Wednesday 7 January 2015

So I Read Velvet: Before The Living End

Or a 250 word (or less) review of Velvet Volume 1
by Ed Brubaker, Steve Epting, and Betty Breitweiser, Chris Eliopoulos; Image Comics



Everyone loves a good spy story. A story about a debonair secret agent man off fighting, killing, and seducing for the safety of his government. It's a classic male power fantasy. But what if the story wasn't about the dashing secret agent man, but was instead about his boss' middle-aged secretary? And what if she was secretly the greatest agent of all? Velvet tells the story of Velvet Templeton, the confidential secretary for the director of ARC-7, a pan-NATO super secret agency. When agent X-14 is killed on a mission gone wrong, ARC-7 is thrown into disarray in an internal manhunt. A manhunt that soon turns to Velvet, unleashing her secret past as an agent, and sending her on a mission to discover who is the true traitor. Velvet is a comic of pure class: a retro dream of classic spy action rendered in beautiful, cinematic shadow and colour. It's like a classic espionage movie poster sprung to life with all of the class, sex, and danger inherent in its promise.
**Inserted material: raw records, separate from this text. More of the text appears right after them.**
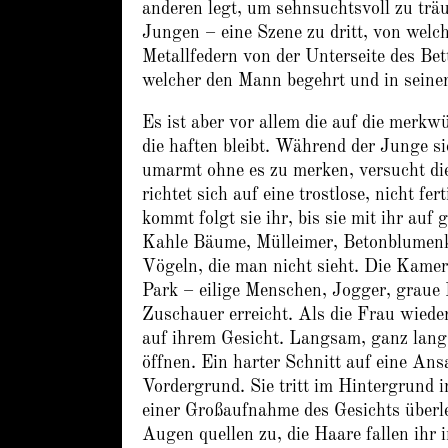
anderen legt, um sehnsuchtsvoll zu tr
Jungen – eine Szene zu dritt, von wel
Metallfedern von der Unterseite des Bet
welcher den Mann begehrt und in seiner
Es ist aber vor allem die auf die merkw
die haften bleibt. Während der Junge si
umarmt ohne es zu merken, versucht die
richtet sich auf eine trostlose, nicht fe
kommt folgt sie ihr, bis sie mit ihr auf
Kahle Bäume, Mülleimer, Betonblumenkü
Vögeln, die man nicht sieht. Die Kame
Park – eilige Menschen, Jogger, graue 
Zuschauer erreicht. Als die Frau wiede
auf ihrem Gesicht. Langsam, ganz langs
öffnen. Ein harter Schnitt auf eine An
Vordergrund. Sie tritt im Hintergrund i
einer Großaufnahme des Gesichts überleit
Augen quellen zu, die Haare fallen ihr 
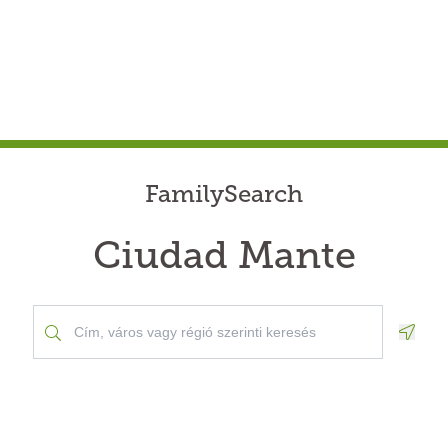
FamilySearch
Ciudad Mante
Geolo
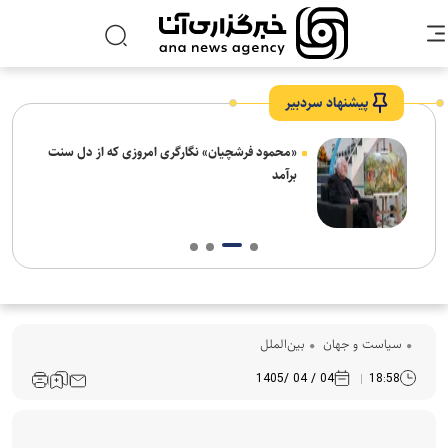
پیشنهاد سردبیر
ش‌های
«محمود فرشچیان» نگارگری امروزی که از دل سنت
ت
برآمد
سیاست و جهان
بین‌الملل
04 / 04 /1405
18:58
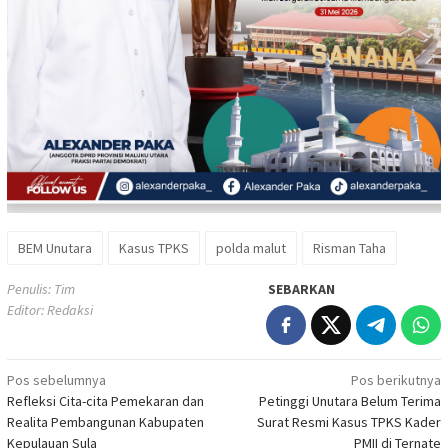
BEM Unutara
Kasus TPKS
polda malut
Risman Taha
Penulis: Tim
SEBARKAN
Editor: Redaksi
Navigasi
Pos sebelumnya
Pos berikutnya
Refleksi Cita-cita Pemekaran dan
Petinggi Unutara Belum Terima
pos
Realita Pembangunan Kabupaten
Surat Resmi Kasus TPKS Kader
Kepulauan Sula
PMII di Ternate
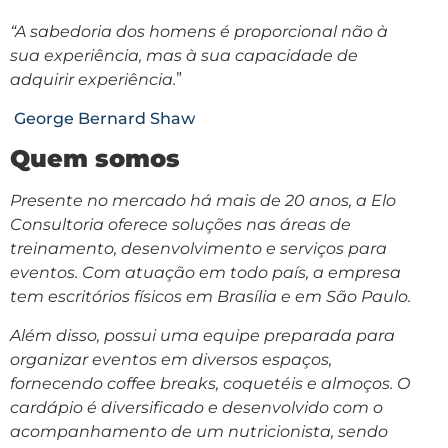
“A sabedoria dos homens é proporcional não à
sua experiência, mas à sua capacidade de
adquirir experiência.
”
George Bernard Shaw
Quem somos
Presente no mercado há mais de 20 anos, a Elo
Consultoria oferece soluções nas áreas de
treinamento, desenvolvimento e serviços para
eventos. Com atuação em todo país, a empresa
tem escritórios físicos em Brasília e em São Paulo.
Além disso, possui uma equipe preparada para
organizar eventos em diversos espaços,
fornecendo coffee breaks, coquetéis e almoços. O
cardápio é diversificado e desenvolvido com o
acompanhamento de um nutricionista, sendo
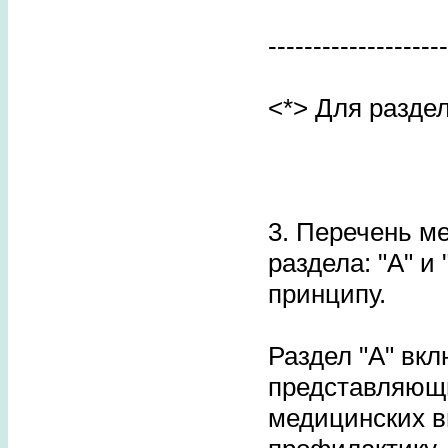
--------------------
<*> Для раздел
3. Перечень м
раздела: "A" и
принципу.
Раздел "A" вк
представляющ
медицинских в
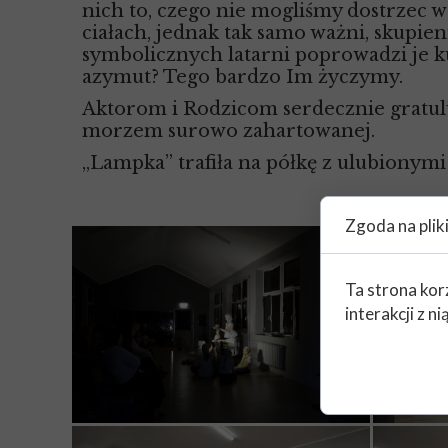
nich to, czego nie mogliśmy dostrzec w
ciałach, jednak tak samo ważni, skupien
symbolicznych latarni poprowadzi je 
azymut? Tego bardzo Im życzymy.
Aktorom i Rodzicom serdecznie gratuluj
morzem surowo zahartowanej.
„Lampka” trafiła na półkę z ulubionym
Zgoda na plik
Ta strona kor
interakcji z 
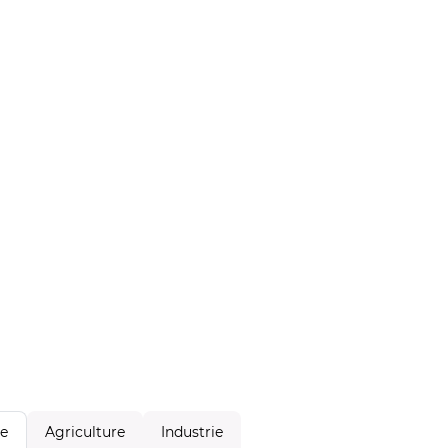
Agriculture
Industrie
le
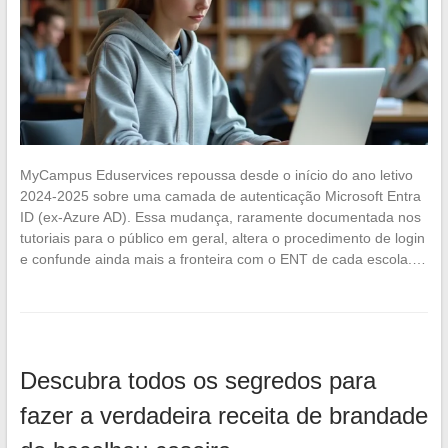
MyCampus Eduservices repoussa desde o início do ano letivo
2024-2025 sobre uma camada de autenticação Microsoft Entra
ID (ex-Azure AD). Essa mudança, raramente documentada nos
tutoriais para o público em geral, altera o procedimento de login
e confunde ainda mais a fronteira com o ENT de cada escola.…
Descubra todos os segredos para
fazer a verdadeira receita de brandade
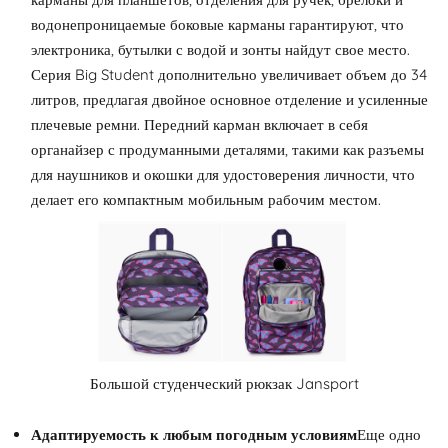
водонепроницаемые боковые карманы гарантируют, что
электроника, бутылки с водой и зонты найдут свое место.
Серия Big Student дополнительно увеличивает объем до 34
литров, предлагая двойное основное отделение и усиленные
плечевые ремни. Передний карман включает в себя
органайзер с продуманными деталями, такими как разъемы
для наушников и окошки для удостоверения личности, что
делает его компактным мобильным рабочим местом.
Большой студенческий рюкзак Jansport
Адаптируемость к любым погодным условиям
Еще одно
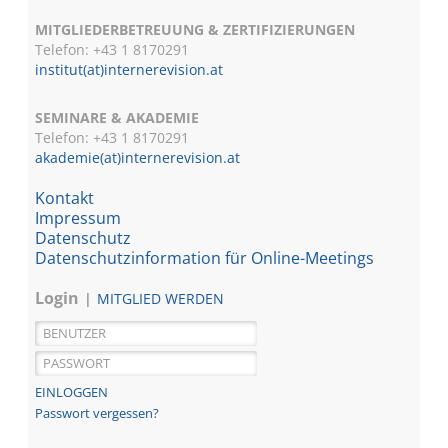
MITGLIEDERBETREUUNG & ZERTIFIZIERUNGEN
Telefon: +43 1 8170291
institut(at)internerevision.at
SEMINARE & AKADEMIE
Telefon: +43 1
8170291
akademie(at)internerevision.at
Kontakt
Impressum
Datenschutz
Datenschutzinformation für Online-Meetings
Login
MITGLIED WERDEN
Passwort vergessen?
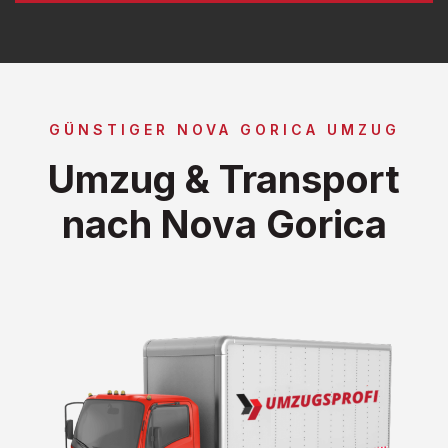
GÜNSTIGER NOVA GORICA UMZUG
Umzug & Transport
nach Nova Gorica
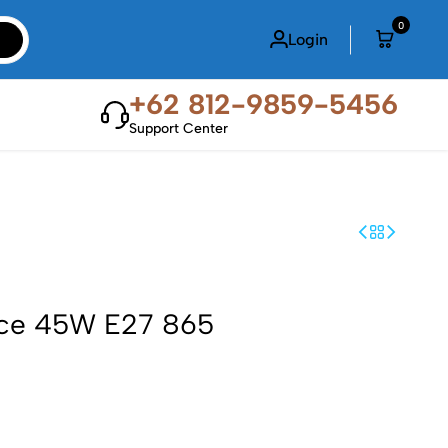
0
Login
+62 812-9859-5456
Support Center
rce 45W E27 865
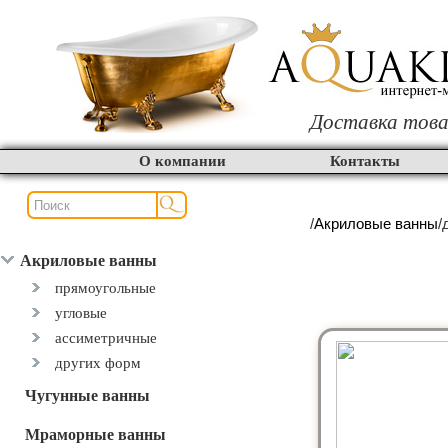
Доставка това
О компании
Контакты
/
Акриловые ванны
/
Акриловые ванны
прямоугольные
угловые
ассиметричные
других форм
Чугунные ванны
Мраморные ванны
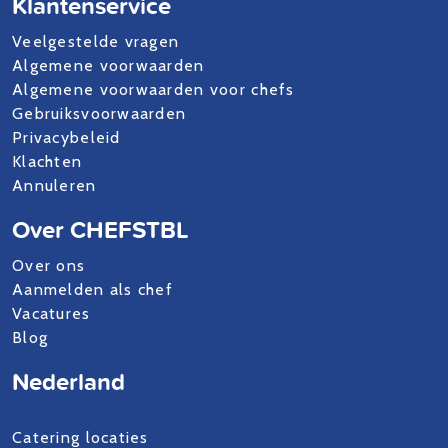
Klantenservice
Veelgestelde vragen
Algemene voorwaarden
Algemene voorwaarden voor chefs
Gebruiksvoorwaarden
Privacybeleid
Klachten
Annuleren
Over CHEFSTBL
Over ons
Aanmelden als chef
Vacatures
Blog
Nederland
Catering locaties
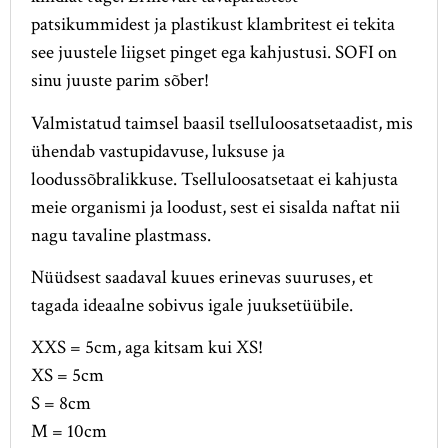
patsikummidest ja plastikust klambritest ei tekita
see juustele liigset pinget ega kahjustusi. SOFI on
sinu juuste parim sõber!
Valmistatud taimsel baasil tselluloosatsetaadist, mis
ühendab vastupidavuse, luksuse ja
loodussõbralikkuse. Tselluloosatsetaat ei kahjusta
meie organismi ja loodust, sest ei sisalda naftat nii
nagu tavaline plastmass.
Nüüdsest saadaval kuues erinevas suuruses, et
tagada ideaalne sobivus igale juuksetüübile.
XXS = 5cm, aga kitsam kui XS!
XS = 5cm
S = 8cm
M = 10cm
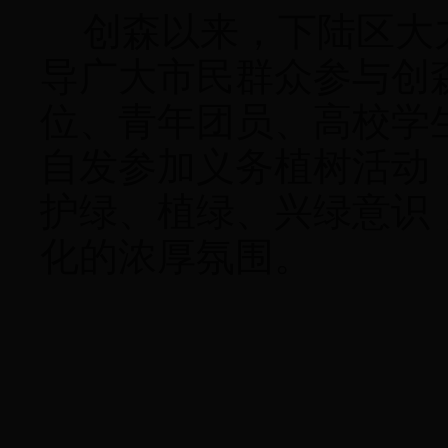
创森以来
，下陆区
大
导广大市民群众参与创
位
、
青年团员、
高校学
自发参加义务植树活动
护绿、植绿、兴绿意识
化的浓厚氛围。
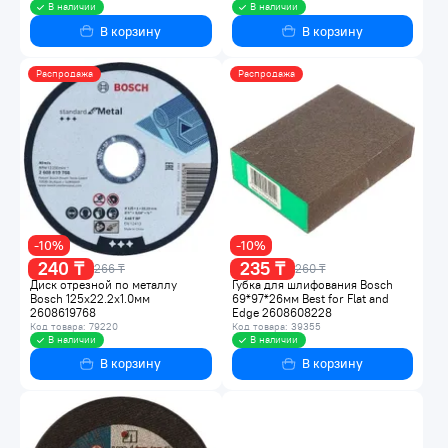
В наличии
В наличии
В корзину
В корзину
Распродажа
Распродажа
-10%
-10%
240 ₸
235 ₸
266 ₸
260 ₸
Диск отрезной по металлу
Губка для шлифования Bosch
Bosch 125x22.2х1.0мм
69*97*26мм Best for Flat and
2608619768
Edge 2608608228
Код товара: 79220
Код товара: 39355
В наличии
В наличии
В корзину
В корзину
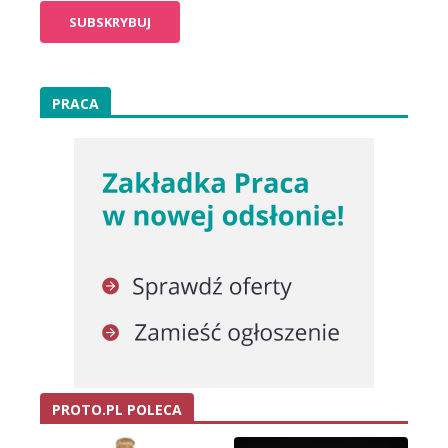
PRACA
PROTO.PL POLECA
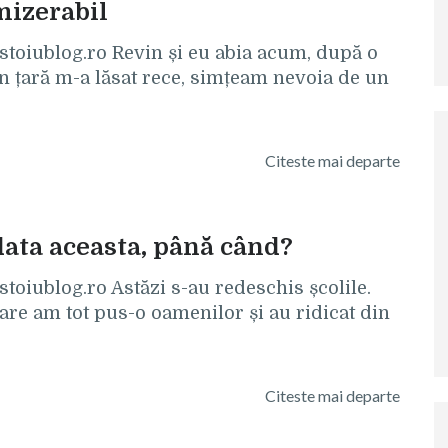
mizerabil
cristoiublog.ro Revin și eu abia acum, după o
n țară m-a lăsat rece, simțeam nevoia de un
Citeste mai departe
 data aceasta, până când?
ristoiublog.ro Astăzi s-au redeschis școlile.
care am tot pus-o oamenilor și au ridicat din
Citeste mai departe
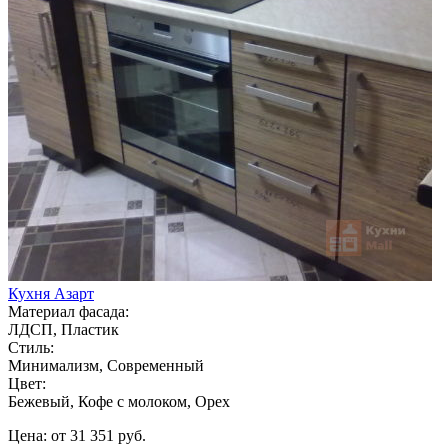
Кухня Азарт
Материал фасада:
ЛДСП, Пластик
Стиль:
Минимализм, Современный
Цвет:
Бежевый, Кофе с молоком, Орех
Цена: от 31 351 руб.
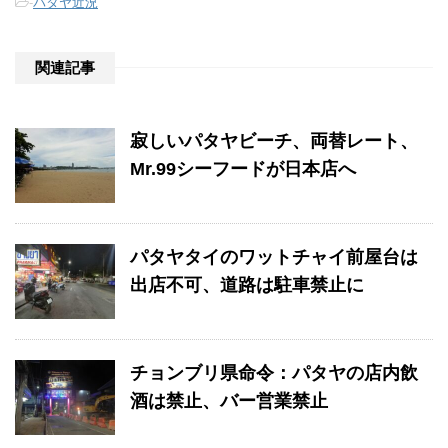
-
パタヤ近況
関連記事
寂しいパタヤビーチ、両替レート、
Mr.99シーフードが日本店へ
パタヤタイのワットチャイ前屋台は
出店不可、道路は駐車禁止に
チョンブリ県命令：パタヤの店内飲
酒は禁止、バー営業禁止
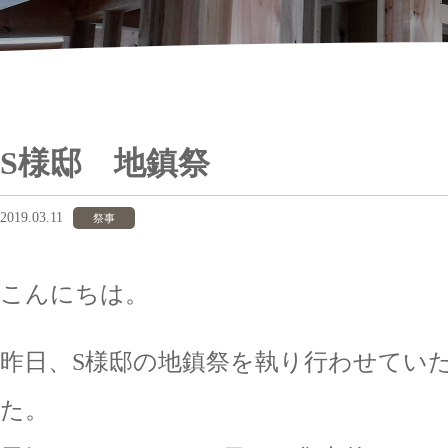
S様邸 地鎮祭
2019.03.11
祭事
こんにちは。
昨日、S様邸の地鎮祭を執り行わせてい
た。 あい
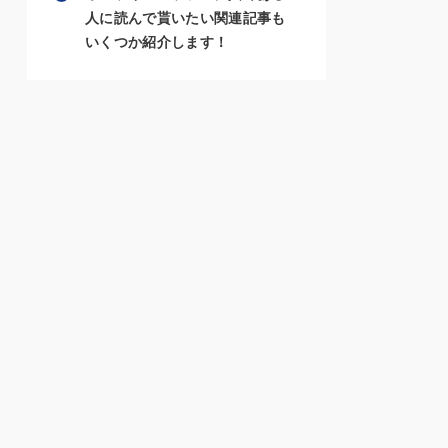
人に読んで貰いたい関連記事も
いくつか紹介します！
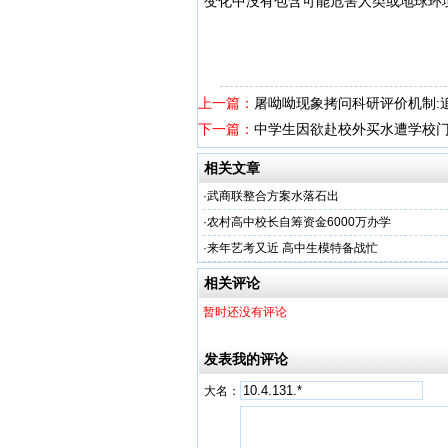
变化中没有包含可能危害人类或地球环境
上一篇：
屠呦呦现象拷问科研评价机制:
下一篇：
中学生因欲赴校外买水遭学校门
相关文章
·
武商联整合方案水落石出
·
农村高中校长自筹资金6000万办学
·
来年艺考又近 高中生模特备战忙
相关评论
暂时还没有评论
发表我的评论
大名：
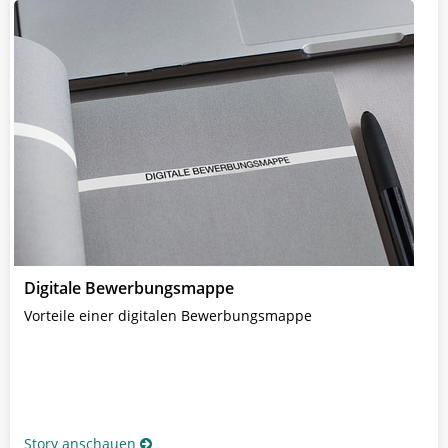
Digitale Bewerbungsmappe
Vorteile einer digitalen Bewerbungsmappe
Story anschauen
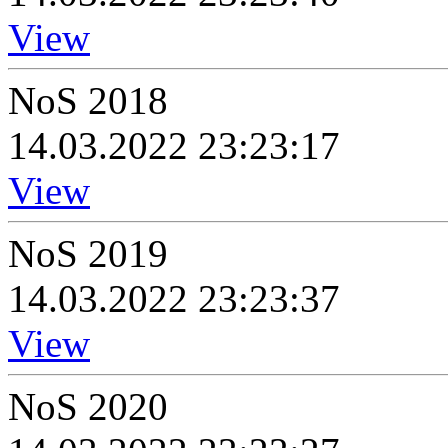
View
NoS 2018
14.03.2022 23:23:17
View
NoS 2019
14.03.2022 23:23:37
View
NoS 2020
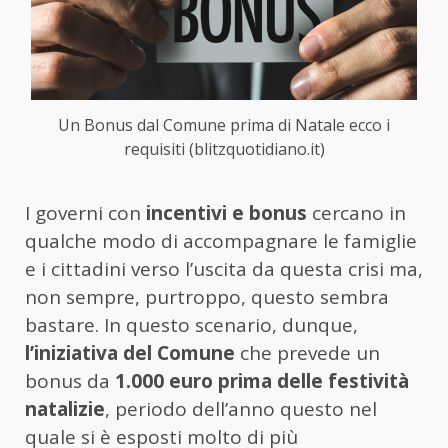
Un Bonus dal Comune prima di Natale ecco i
requisiti (blitzquotidiano.it)
I governi con
incentivi e bonus
cercano in
qualche modo di accompagnare le famiglie
e i cittadini verso l’uscita da questa crisi ma,
non sempre, purtroppo, questo sembra
bastare. In questo scenario, dunque,
l’iniziativa del Comune
che prevede un
bonus da
1.000 euro prima delle festività
natalizie
, periodo dell’anno questo nel
quale si è esposti molto di più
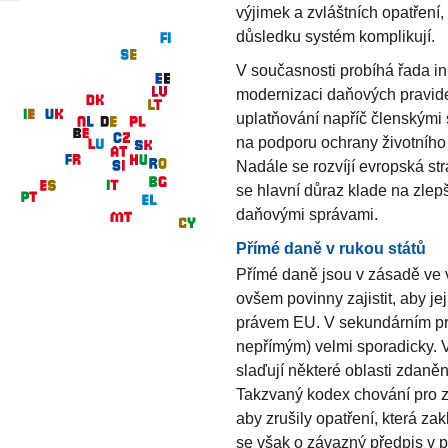
výjimek a zvláštních opatření
důsledku systém komplikují.
V současnosti probíhá řada ini
modernizaci daňových pravidel
uplatňování napříč členskými 
na podporu ochrany životního 
Nadále se rozvíjí evropská s
se hlavní důraz klade na zle
daňovými správami.
Přímé daně v rukou států
Přímé daně jsou v zásadě ve 
ovšem povinny zajistit, aby j
právem EU. V sekundárním prá
nepřímým) velmi sporadicky. V 
slaďují některé oblasti zdan
Takzvaný kodex chování pro 
aby zrušily opatření, která z
se však o závazný předpis v 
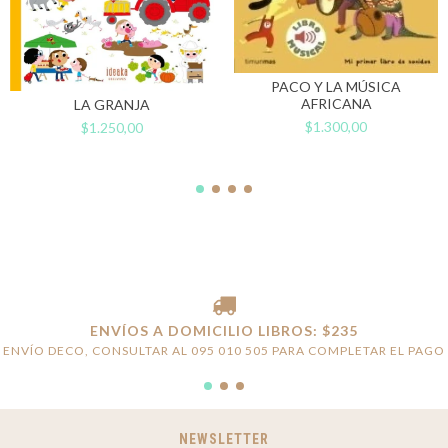
PACO Y LA MÚSICA
AFRICANA
LA GRANJA
$1.300,00
$1.250,00
ENVÍOS A DOMICILIO LIBROS: $235
ENVÍO DECO, CONSULTAR AL 095 010 505 PARA COMPLETAR EL PAGO
NEWSLETTER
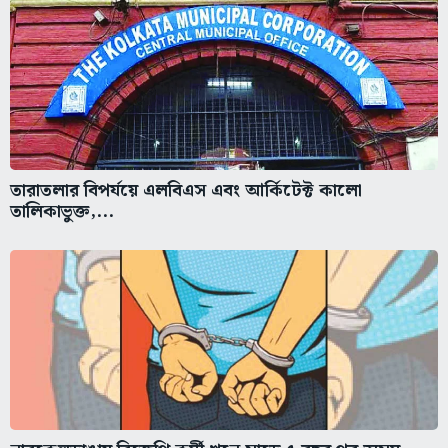
তারাতলার বিপর্যয়ে এলবিএস এবং আর্কিটেক্ট কালো
তালিকাভুক্ত,...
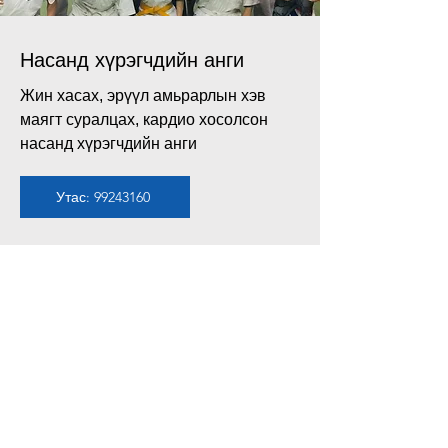
Насанд хүрэгчдийн анги
Жин хасах, эрүүл амьрарлын хэв
маягт суралцах, кардио хосолсон
насанд хүрэгчдийн анги
Утас: 99243160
Velvet is also emblematic of the mercenary value of exploring women in fiction: this is a really engaging comic that explores the stories of women in a genre that tends to treat them like props and finds some incredible stuff there. If you are a dude looking for the whats-in-it-for-me of depicting women in fiction, stories like this are one of the reasons why you should care about diversity in media. But mostly Velvet is just a great comic.